**Task to carry out**
Where does the word "afectados" appear in the entries below? Copy each line that holds it.

[Extracted page text data]

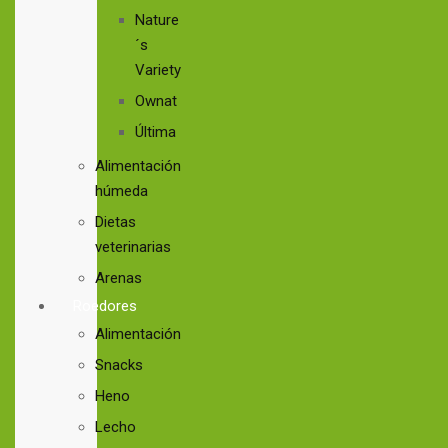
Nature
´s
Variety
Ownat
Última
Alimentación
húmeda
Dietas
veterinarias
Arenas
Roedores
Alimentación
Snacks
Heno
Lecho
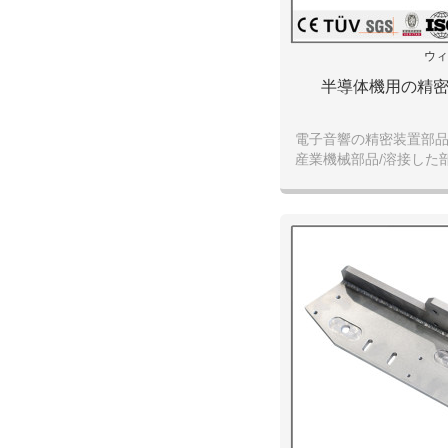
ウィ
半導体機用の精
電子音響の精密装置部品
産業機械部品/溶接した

* * *

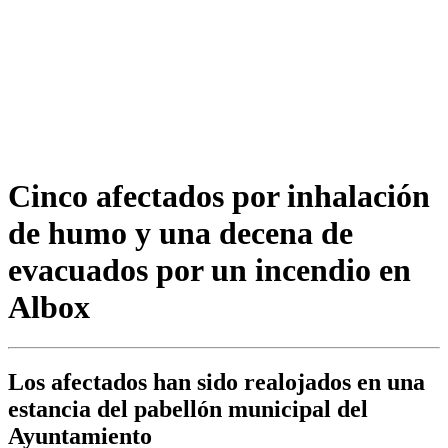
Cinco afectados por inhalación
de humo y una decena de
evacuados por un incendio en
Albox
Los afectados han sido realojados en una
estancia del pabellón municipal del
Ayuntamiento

**Worked solution**
Cinco afectados por inhalación
Los afectados han sido realojados en una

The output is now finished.